As comissoes da Camara dos Deputados aprovaram, no inicio de julho de 2026, um conjunto de projetos de lei que tramitam em carater conclusivo e ainda dependem de novas etapas para virar lei. O de maior repercussao foi aprovado pela Comissao de Educacao e obriga as instituicoes de ensino a promover um ambiente de trabalho salubre, seguro e saudavel para os profissionais da educacao. Pelo texto, as escolas deverao prevenir e neutralizar riscos ocupacionais e levar em conta fatores psicossociais como estresse, pressao institucional e risco de violencia no ambiente escolar. Nos casos em que os agentes nocivos nao forem eliminados, fica garantido o pagamento de adicional de insalubridade de 10% a 40%. O projeto, da deputada Laura Carneiro (PSD-RJ), teve relatoria do deputado Rafael Brito (MDB-AL) e altera a Lei de Diretrizes e Bases da Educacao Nacional e a Consolidacao das Leis do Trabalho.
A cobertura de centro, ancorada nas notas oficiais da Agencia Camara, relatou o conteudo de forma factual: o relator Rafael Brito afirmou que pesquisas indicam que mais da metade dos professores ja se afastou por problemas de saude ligados ao ambiente de trabalho e defendeu que compensar situacoes prejudiciais e menos importante do que evita-las. Essa mesma cobertura noticiou, no mesmo periodo, outras aprovacoes em comissoes: o Regime Tributario de Incentivo a Expansao e Modernizacao do Setor Ferroviario, o Rifer, que zera ou suspende tributos como IPI, Cofins, PIS/Pasep, IBS e CBS para estimular a industria sobre trilhos; e um projeto que da seguranca juridica ao transporte intermunicipal e interestadual por taxi solicitado por aplicativo, telefone ou mensagem, para que nao seja tratado como transporte irregular.
Ha, porem, divergencias de enfase entre as coberturas. Em um dos projetos aprovados, a Comissao de Constituicao e Justica autorizou a extincao da Floresta Nacional de Cristopolis, na Bahia, proposta apresentada durante o governo Bolsonaro sob a alegacao de que a demarcacao original, de 2001, teria ocorrido em local sem atributos ambientais adequados.
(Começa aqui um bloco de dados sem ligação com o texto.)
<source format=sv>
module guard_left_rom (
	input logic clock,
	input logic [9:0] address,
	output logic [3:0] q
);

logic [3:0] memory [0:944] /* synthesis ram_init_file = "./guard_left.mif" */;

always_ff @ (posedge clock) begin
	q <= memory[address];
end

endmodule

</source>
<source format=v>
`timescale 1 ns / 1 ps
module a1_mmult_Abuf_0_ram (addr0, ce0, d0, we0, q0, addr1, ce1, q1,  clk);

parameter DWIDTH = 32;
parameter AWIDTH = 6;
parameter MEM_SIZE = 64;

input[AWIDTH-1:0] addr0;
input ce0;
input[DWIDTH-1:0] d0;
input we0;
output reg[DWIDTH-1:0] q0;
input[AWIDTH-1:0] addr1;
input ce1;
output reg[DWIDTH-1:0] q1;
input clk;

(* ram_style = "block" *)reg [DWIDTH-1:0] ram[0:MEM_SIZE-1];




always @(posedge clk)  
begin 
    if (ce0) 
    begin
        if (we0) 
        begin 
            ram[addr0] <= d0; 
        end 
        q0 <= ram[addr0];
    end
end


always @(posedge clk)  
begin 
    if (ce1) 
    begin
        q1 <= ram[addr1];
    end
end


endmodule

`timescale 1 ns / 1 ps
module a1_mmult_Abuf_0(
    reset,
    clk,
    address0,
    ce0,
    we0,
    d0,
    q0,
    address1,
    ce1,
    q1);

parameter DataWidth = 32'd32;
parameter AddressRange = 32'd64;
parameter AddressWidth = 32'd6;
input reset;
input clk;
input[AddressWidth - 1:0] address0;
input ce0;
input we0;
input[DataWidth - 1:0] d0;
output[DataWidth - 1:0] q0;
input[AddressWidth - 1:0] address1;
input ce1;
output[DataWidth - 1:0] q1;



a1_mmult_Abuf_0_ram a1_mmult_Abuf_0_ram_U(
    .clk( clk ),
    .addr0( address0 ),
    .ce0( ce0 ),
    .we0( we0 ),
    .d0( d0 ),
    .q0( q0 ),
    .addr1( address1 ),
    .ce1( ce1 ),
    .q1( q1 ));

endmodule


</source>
Numa leitura de esquerda, projetos como esse e o chamado 'escudo' contra barreiras ambientais externas acendem alertas sobre recuo em pautas de conservacao e clima, e o avanco docente e celebrado como reconhecimento do adoecimento dos professores e ampliacao de direitos da categoria.
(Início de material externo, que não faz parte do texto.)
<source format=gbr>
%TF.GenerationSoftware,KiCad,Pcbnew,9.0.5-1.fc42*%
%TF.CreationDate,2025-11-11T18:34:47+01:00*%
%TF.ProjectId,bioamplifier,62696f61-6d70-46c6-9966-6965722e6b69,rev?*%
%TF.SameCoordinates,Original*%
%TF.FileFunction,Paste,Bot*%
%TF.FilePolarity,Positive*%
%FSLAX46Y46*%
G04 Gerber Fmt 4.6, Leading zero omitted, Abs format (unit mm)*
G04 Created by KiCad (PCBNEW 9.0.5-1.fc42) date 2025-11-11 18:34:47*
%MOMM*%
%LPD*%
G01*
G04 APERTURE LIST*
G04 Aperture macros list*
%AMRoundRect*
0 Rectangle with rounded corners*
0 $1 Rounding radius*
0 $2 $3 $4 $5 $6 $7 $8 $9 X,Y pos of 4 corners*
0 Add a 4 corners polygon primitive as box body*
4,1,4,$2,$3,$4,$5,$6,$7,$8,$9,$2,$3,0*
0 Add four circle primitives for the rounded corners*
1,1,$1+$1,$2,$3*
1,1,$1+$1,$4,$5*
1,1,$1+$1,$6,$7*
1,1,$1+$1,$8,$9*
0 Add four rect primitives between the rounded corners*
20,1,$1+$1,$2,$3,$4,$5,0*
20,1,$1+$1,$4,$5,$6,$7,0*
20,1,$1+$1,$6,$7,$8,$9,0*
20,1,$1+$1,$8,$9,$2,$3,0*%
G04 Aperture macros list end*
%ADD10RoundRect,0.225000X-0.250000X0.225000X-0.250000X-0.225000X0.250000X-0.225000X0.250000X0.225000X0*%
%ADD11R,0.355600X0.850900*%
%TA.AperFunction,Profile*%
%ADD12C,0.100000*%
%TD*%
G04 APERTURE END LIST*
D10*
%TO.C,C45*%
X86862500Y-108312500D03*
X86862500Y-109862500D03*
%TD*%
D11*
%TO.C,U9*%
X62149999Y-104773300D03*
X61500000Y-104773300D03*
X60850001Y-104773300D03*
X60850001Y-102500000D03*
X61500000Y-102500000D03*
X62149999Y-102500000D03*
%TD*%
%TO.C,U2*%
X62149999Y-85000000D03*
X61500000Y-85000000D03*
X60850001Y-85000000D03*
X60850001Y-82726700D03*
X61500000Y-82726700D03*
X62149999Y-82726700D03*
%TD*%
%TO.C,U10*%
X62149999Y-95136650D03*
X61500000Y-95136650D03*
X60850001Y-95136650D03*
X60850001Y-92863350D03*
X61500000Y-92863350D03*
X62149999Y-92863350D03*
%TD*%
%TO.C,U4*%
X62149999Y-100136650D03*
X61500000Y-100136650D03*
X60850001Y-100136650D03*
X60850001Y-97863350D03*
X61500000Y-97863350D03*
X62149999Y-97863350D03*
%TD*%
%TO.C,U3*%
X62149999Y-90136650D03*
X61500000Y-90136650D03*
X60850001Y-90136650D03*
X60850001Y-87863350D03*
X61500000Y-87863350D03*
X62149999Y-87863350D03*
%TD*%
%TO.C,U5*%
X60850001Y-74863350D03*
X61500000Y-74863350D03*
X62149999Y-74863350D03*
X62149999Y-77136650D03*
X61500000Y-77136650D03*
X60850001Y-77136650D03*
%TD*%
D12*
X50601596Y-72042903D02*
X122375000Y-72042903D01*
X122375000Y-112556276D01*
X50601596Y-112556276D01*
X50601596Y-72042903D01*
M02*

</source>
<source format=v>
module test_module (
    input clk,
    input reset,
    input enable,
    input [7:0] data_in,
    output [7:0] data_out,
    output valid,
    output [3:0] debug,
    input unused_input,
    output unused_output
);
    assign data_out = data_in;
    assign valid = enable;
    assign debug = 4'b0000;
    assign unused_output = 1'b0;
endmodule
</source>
Ja veiculos de direita, sobretudo da imprensa ligada ao agronegocio, enfatizaram o projeto que cria instrumentos legais para o Brasil reagir a medidas ambientais unilaterais de outros paises, como o Regulamento da Uniao Europeia para Produtos Livres de Desmatamento, o EUDR. Nessa cobertura, o texto e apresentado como um 'escudo' de soberania e competitividade, e entidades do setor descrevem as normas externas como 'protecionismo verde disfarcado' que ignora o Codigo Florestal brasileiro. O enquadramento defende a livre iniciativa e o direito de o pais aplicar exigencias equivalentes aos produtos importados, sem trazer o contraponto ambiental.
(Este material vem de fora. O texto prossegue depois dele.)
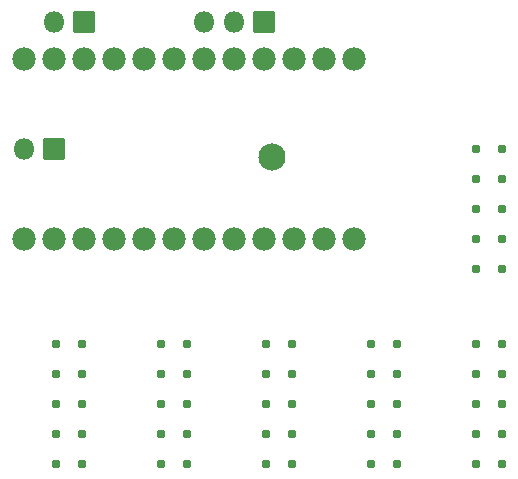
<source format=gbr>
%TF.GenerationSoftware,KiCad,Pcbnew,6.0.1-79c1e3a40b~116~ubuntu20.04.1*%
%TF.CreationDate,2022-02-08T10:59:44-05:00*%
%TF.ProjectId,gameKey-PCB-MainControl,67616d65-4b65-4792-9d50-43422d4d6169,rev?*%
%TF.SameCoordinates,Original*%
%TF.FileFunction,Soldermask,Bot*%
%TF.FilePolarity,Negative*%
%FSLAX46Y46*%
G04 Gerber Fmt 4.6, Leading zero omitted, Abs format (unit mm)*
G04 Created by KiCad (PCBNEW 6.0.1-79c1e3a40b~116~ubuntu20.04.1) date 2022-02-08 10:59:44*
%MOMM*%
%LPD*%
G01*
G04 APERTURE LIST*
G04 Aperture macros list*
%AMRoundRect*
0 Rectangle with rounded corners*
0 $1 Rounding radius*
0 $2 $3 $4 $5 $6 $7 $8 $9 X,Y pos of 4 corners*
0 Add a 4 corners polygon primitive as box body*
4,1,4,$2,$3,$4,$5,$6,$7,$8,$9,$2,$3,0*
0 Add four circle primitives for the rounded corners*
1,1,$1+$1,$2,$3*
1,1,$1+$1,$4,$5*
1,1,$1+$1,$6,$7*
1,1,$1+$1,$8,$9*
0 Add four rect primitives between the rounded corners*
20,1,$1+$1,$2,$3,$4,$5,0*
20,1,$1+$1,$4,$5,$6,$7,0*
20,1,$1+$1,$6,$7,$8,$9,0*
20,1,$1+$1,$8,$9,$2,$3,0*%
G04 Aperture macros list end*
%ADD10C,2.301600*%
%ADD11RoundRect,0.050800X-0.850000X0.850000X-0.850000X-0.850000X0.850000X-0.850000X0.850000X0.850000X0*%
%ADD12O,1.801600X1.801600*%
%ADD13C,1.981200*%
%ADD14RoundRect,0.050800X-0.250000X-0.250000X0.250000X-0.250000X0.250000X0.250000X-0.250000X0.250000X0*%
%ADD15RoundRect,0.050800X0.250000X0.250000X-0.250000X0.250000X-0.250000X-0.250000X0.250000X-0.250000X0*%
G04 APERTURE END LIST*
D10*
%TO.C,H1*%
X25400000Y28575000D03*
%TD*%
D11*
%TO.C,J4*%
X9505000Y40005000D03*
D12*
X6965000Y40005000D03*
%TD*%
D11*
%TO.C,J1*%
X6985000Y29210000D03*
D12*
X4445000Y29210000D03*
%TD*%
D11*
%TO.C,J3*%
X24750000Y39955000D03*
D12*
X22210000Y39955000D03*
X19670000Y39955000D03*
%TD*%
D13*
%TO.C,B1*%
X32385000Y36830000D03*
X29845000Y36870000D03*
X27305000Y36830000D03*
X24765000Y36830000D03*
X22225000Y36830000D03*
X19685000Y36830000D03*
X17145000Y36830000D03*
X14605000Y36830000D03*
X12065000Y36830000D03*
X9525000Y36830000D03*
X6985000Y36830000D03*
X4445000Y36830000D03*
X4445000Y21590000D03*
X6985000Y21590000D03*
X9525000Y21590000D03*
X12065000Y21590000D03*
X14605000Y21590000D03*
X17145000Y21590000D03*
X19685000Y21590000D03*
X22225000Y21590000D03*
X24765000Y21590000D03*
X27305000Y21590000D03*
X29845000Y21590000D03*
X32385000Y21590000D03*
%TD*%
D14*
%TO.C,D6*%
X33825000Y12700000D03*
X36025000Y12700000D03*
%TD*%
%TO.C,D7*%
X33825000Y10160000D03*
X36025000Y10160000D03*
%TD*%
%TO.C,D8*%
X33825000Y7620000D03*
X36025000Y7620000D03*
%TD*%
%TO.C,D9*%
X33825000Y5080000D03*
X36025000Y5080000D03*
%TD*%
%TO.C,D10*%
X33825000Y2540000D03*
X36025000Y2540000D03*
%TD*%
%TO.C,D11*%
X24935000Y12700000D03*
X27135000Y12700000D03*
%TD*%
%TO.C,D12*%
X24935000Y10160000D03*
X27135000Y10160000D03*
%TD*%
%TO.C,D13*%
X24935000Y7620000D03*
X27135000Y7620000D03*
%TD*%
%TO.C,D14*%
X24935000Y5080000D03*
X27135000Y5080000D03*
%TD*%
%TO.C,D15*%
X24935000Y2540000D03*
X27135000Y2540000D03*
%TD*%
%TO.C,D16*%
X16045000Y12700000D03*
X18245000Y12700000D03*
%TD*%
%TO.C,D17*%
X16045000Y10160000D03*
X18245000Y10160000D03*
%TD*%
%TO.C,D18*%
X16045000Y7620000D03*
X18245000Y7620000D03*
%TD*%
%TO.C,D19*%
X16045000Y5080000D03*
X18245000Y5080000D03*
%TD*%
%TO.C,D20*%
X16045000Y2540000D03*
X18245000Y2540000D03*
%TD*%
%TO.C,D21*%
X7155000Y12700000D03*
X9355000Y12700000D03*
%TD*%
%TO.C,D23*%
X7155000Y7620000D03*
X9355000Y7620000D03*
%TD*%
%TO.C,D24*%
X7155000Y5080000D03*
X9355000Y5080000D03*
%TD*%
%TO.C,D25*%
X7155000Y2540000D03*
X9355000Y2540000D03*
%TD*%
%TO.C,D22*%
X7155000Y10160000D03*
X9355000Y10160000D03*
%TD*%
D15*
%TO.C,D26*%
X44915000Y29210000D03*
X42715000Y29210000D03*
%TD*%
%TO.C,D27*%
X44915000Y26670000D03*
X42715000Y26670000D03*
%TD*%
%TO.C,D28*%
X44915000Y24130000D03*
X42715000Y24130000D03*
%TD*%
%TO.C,D29*%
X44915000Y21590000D03*
X42715000Y21590000D03*
%TD*%
%TO.C,D30*%
X44915000Y19050000D03*
X42715000Y19050000D03*
%TD*%
D14*
%TO.C,D5*%
X42715000Y2540000D03*
X44915000Y2540000D03*
%TD*%
%TO.C,D2*%
X42715000Y10160000D03*
X44915000Y10160000D03*
%TD*%
%TO.C,D4*%
X42715000Y5080000D03*
X44915000Y5080000D03*
%TD*%
%TO.C,D3*%
X42715000Y7620000D03*
X44915000Y7620000D03*
%TD*%
%TO.C,D1*%
X42715000Y12700000D03*
X44915000Y12700000D03*
%TD*%
M02*

</source>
O que ainda nao se sabe e o desfecho de cada uma dessas propostas. Todas seguem em tramitacao e precisarao passar por outras comissoes, pelo Plenario da Camara e pelo Senado antes de eventualmente virarem lei. Tambem nao foram divulgadas estimativas do custo fiscal das desoneracoes do Rifer nem do impacto do adicional de insalubridade sobre as redes de ensino, e nao houve, ate o momento, manifestacao consolidada de ambientalistas sobre a extincao da unidade de conservacao ou sobre o projeto de reacao as barreiras ambientais externas.